Many times, optometry students gain a more personal connection to the field once they start school. One such example is here at UIWRSO: a second year student named Amy Cuevas. Amy’s fiancé, Ricky Ruzicka, suffers from Leber’s Hereditary Optic Neuropathy (LHON), which is a genetic disorder that affects central vision. Amy was already attending UIWRSO before Ricky was diagnosed with this condition. Since then, both of them have advocated for LHON research and awareness. Recently, he shared his story at our school’s Low Vision Club meeting, and now I would like to share his story with you.
Ricky named his presentation “The Invisible Stepping Stone,” which fit perfectly as he explained that everyone has stepping stones in their life, but his is one that he cannot see. He started off by sharing one of his favorite quotes from Winston Churchill: “Attitude is a little thing that makes a big difference.” Right off the bat, you could tell that Ricky has a great attitude towards the things he has overcome in his life. He explained that he had 20/20 vision until about a year ago and played sports, such as baseball. He was a normal, outgoing student, trying to achieve his certificate for plumbing and welding.
He used to play ball with some friends before class and noticed that one day, when one of his friends threw the ball at him, he got hit in the face with the ball! He could see it, but noticed that his vision was getting blurry. Amy asked him to go to the optometrist, but he delayed for four months. Once he went, the optometrist referred him to an ophthalmologist, after he observed that Ricky could not even read the big “E” in the affected eye. They noticed that his optic nerve was inflamed and pale, and insisted he get further testing. This was about the time that Amy was entering school and because they lived in Maryland at the time, he felt like he could get away with not going until Amy was settled in Texas. Once he got back to Maryland, his friends suggested he go to John Hopkins. At this point, only one eye was affected. After waiting in the ER for several hours, the ophthalmologist there suggested seeing a neuro-opthalmologist. He was hospitalized for a few days, and was then informed that he was diagnosed with LHON. It now has affected both eyes.

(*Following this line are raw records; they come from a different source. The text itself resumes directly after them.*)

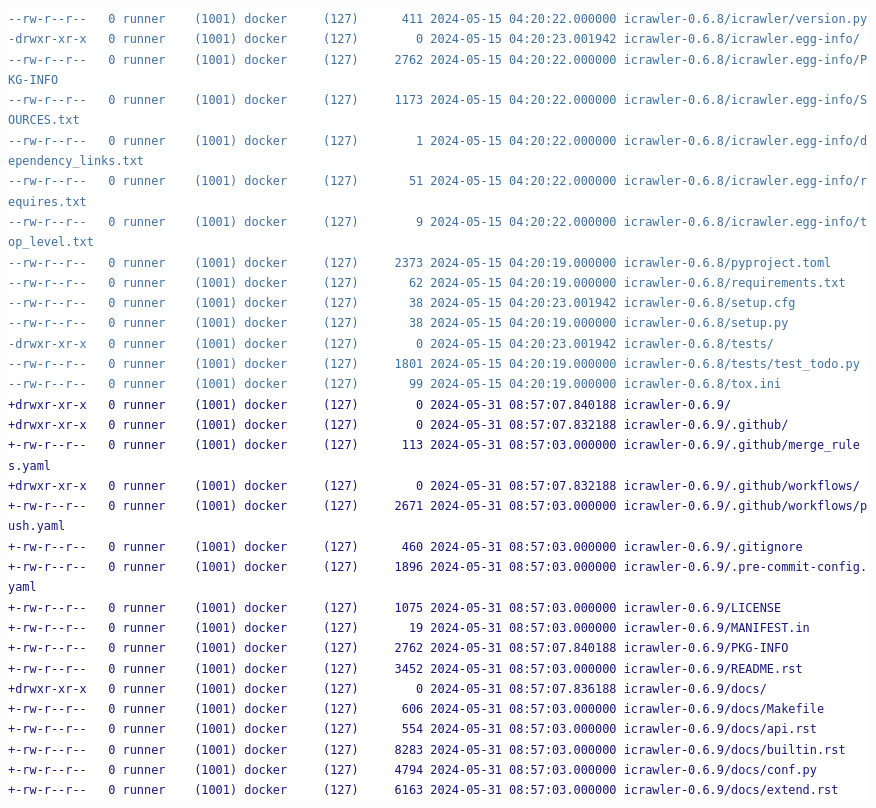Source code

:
 ```diff
--rw-r--r--   0 runner    (1001) docker     (127)      411 2024-05-15 04:20:22.000000 icrawler-0.6.8/icrawler/version.py
-drwxr-xr-x   0 runner    (1001) docker     (127)        0 2024-05-15 04:20:23.001942 icrawler-0.6.8/icrawler.egg-info/
--rw-r--r--   0 runner    (1001) docker     (127)     2762 2024-05-15 04:20:22.000000 icrawler-0.6.8/icrawler.egg-info/PKG-INFO
--rw-r--r--   0 runner    (1001) docker     (127)     1173 2024-05-15 04:20:22.000000 icrawler-0.6.8/icrawler.egg-info/SOURCES.txt
--rw-r--r--   0 runner    (1001) docker     (127)        1 2024-05-15 04:20:22.000000 icrawler-0.6.8/icrawler.egg-info/dependency_links.txt
--rw-r--r--   0 runner    (1001) docker     (127)       51 2024-05-15 04:20:22.000000 icrawler-0.6.8/icrawler.egg-info/requires.txt
--rw-r--r--   0 runner    (1001) docker     (127)        9 2024-05-15 04:20:22.000000 icrawler-0.6.8/icrawler.egg-info/top_level.txt
--rw-r--r--   0 runner    (1001) docker     (127)     2373 2024-05-15 04:20:19.000000 icrawler-0.6.8/pyproject.toml
--rw-r--r--   0 runner    (1001) docker     (127)       62 2024-05-15 04:20:19.000000 icrawler-0.6.8/requirements.txt
--rw-r--r--   0 runner    (1001) docker     (127)       38 2024-05-15 04:20:23.001942 icrawler-0.6.8/setup.cfg
--rw-r--r--   0 runner    (1001) docker     (127)       38 2024-05-15 04:20:19.000000 icrawler-0.6.8/setup.py
-drwxr-xr-x   0 runner    (1001) docker     (127)        0 2024-05-15 04:20:23.001942 icrawler-0.6.8/tests/
--rw-r--r--   0 runner    (1001) docker     (127)     1801 2024-05-15 04:20:19.000000 icrawler-0.6.8/tests/test_todo.py
--rw-r--r--   0 runner    (1001) docker     (127)       99 2024-05-15 04:20:19.000000 icrawler-0.6.8/tox.ini
+drwxr-xr-x   0 runner    (1001) docker     (127)        0 2024-05-31 08:57:07.840188 icrawler-0.6.9/
+drwxr-xr-x   0 runner    (1001) docker     (127)        0 2024-05-31 08:57:07.832188 icrawler-0.6.9/.github/
+-rw-r--r--   0 runner    (1001) docker     (127)      113 2024-05-31 08:57:03.000000 icrawler-0.6.9/.github/merge_rules.yaml
+drwxr-xr-x   0 runner    (1001) docker     (127)        0 2024-05-31 08:57:07.832188 icrawler-0.6.9/.github/workflows/
+-rw-r--r--   0 runner    (1001) docker     (127)     2671 2024-05-31 08:57:03.000000 icrawler-0.6.9/.github/workflows/push.yaml
+-rw-r--r--   0 runner    (1001) docker     (127)      460 2024-05-31 08:57:03.000000 icrawler-0.6.9/.gitignore
+-rw-r--r--   0 runner    (1001) docker     (127)     1896 2024-05-31 08:57:03.000000 icrawler-0.6.9/.pre-commit-config.yaml
+-rw-r--r--   0 runner    (1001) docker     (127)     1075 2024-05-31 08:57:03.000000 icrawler-0.6.9/LICENSE
+-rw-r--r--   0 runner    (1001) docker     (127)       19 2024-05-31 08:57:03.000000 icrawler-0.6.9/MANIFEST.in
+-rw-r--r--   0 runner    (1001) docker     (127)     2762 2024-05-31 08:57:07.840188 icrawler-0.6.9/PKG-INFO
+-rw-r--r--   0 runner    (1001) docker     (127)     3452 2024-05-31 08:57:03.000000 icrawler-0.6.9/README.rst
+drwxr-xr-x   0 runner    (1001) docker     (127)        0 2024-05-31 08:57:07.836188 icrawler-0.6.9/docs/
+-rw-r--r--   0 runner    (1001) docker     (127)      606 2024-05-31 08:57:03.000000 icrawler-0.6.9/docs/Makefile
+-rw-r--r--   0 runner    (1001) docker     (127)      554 2024-05-31 08:57:03.000000 icrawler-0.6.9/docs/api.rst
+-rw-r--r--   0 runner    (1001) docker     (127)     8283 2024-05-31 08:57:03.000000 icrawler-0.6.9/docs/builtin.rst
+-rw-r--r--   0 runner    (1001) docker     (127)     4794 2024-05-31 08:57:03.000000 icrawler-0.6.9/docs/conf.py
+-rw-r--r--   0 runner    (1001) docker     (127)     6163 2024-05-31 08:57:03.000000 icrawler-0.6.9/docs/extend.rst
```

Ricky showed us what it looked like to have LHON versus normal vision. He mentioned that he cannot recognize faces, read, or even drive at this point because of red, black, and white floaters that are constantly present, as well as a black spot that is mostly present in his central vision (see photos below to compare). So what was his next step? Because there is no cure yet for LHON, doctors recommended that he take a “mitochondrial cocktail” including Idebenone, vitamin C, E, and omega 3 to help slow down the progression of the damage. He explained that he tried to keep working, but decided to stop once it became too dangerous to handle power tools without seeing correctly. He received a lot of different reactions from friends and family; it was difficult to hang out with friends because he couldn’t drive, and his family was “babying” him too much, to the point where he felt handicapped. At one point, he loved to just spend his time sleeping, because it was the only place he could achieve 20/20 vision again. I couldn’t imagine having this kind of experience; it was very humbling and emotional to hear that.
Ricky explained that now he is trying to keep himself busy with the help of his friends, family, and Amy. He moved to Texas with Amy and now receives many benefits (such as programs and devices to help his condition). He showed us the many devices he uses to help him see better, such as wide-ruled low vision paper and markers, digital magnifiers, and his audio player (which reads books aloud to him). He also plays in Goalball, which is a team sport for blind athletes. Even though many players who participate are not completely blind, they wear “blackout” goggles so that all players rely only on their hearing. It involves teams of three that throw a ball, which has bells in it, to the other team’s goal. It looks like a lot of fun, and Ricky is working with our school’s SVA, or Sports Vision Association, to create a team for next semester. He is also in the process of obtaining his Bachelor’s in social work and hopes to get a Master’s degree, as well.
This was an incredibly inspirational presentation to see. It gives all of the students at UIWRSO a look into someone’s life who is struggling with their vision. We are able to bridge a gap between a personal connection and our school. The fact that Ricky and Amy are working to enhance the school by educating students and starting a sports team, just proves that our school is not only focused on the what, but rather the who. We are all rooting for Ricky and hope he achieves his goal of joining the US Paralympics team for Goalball in the near future.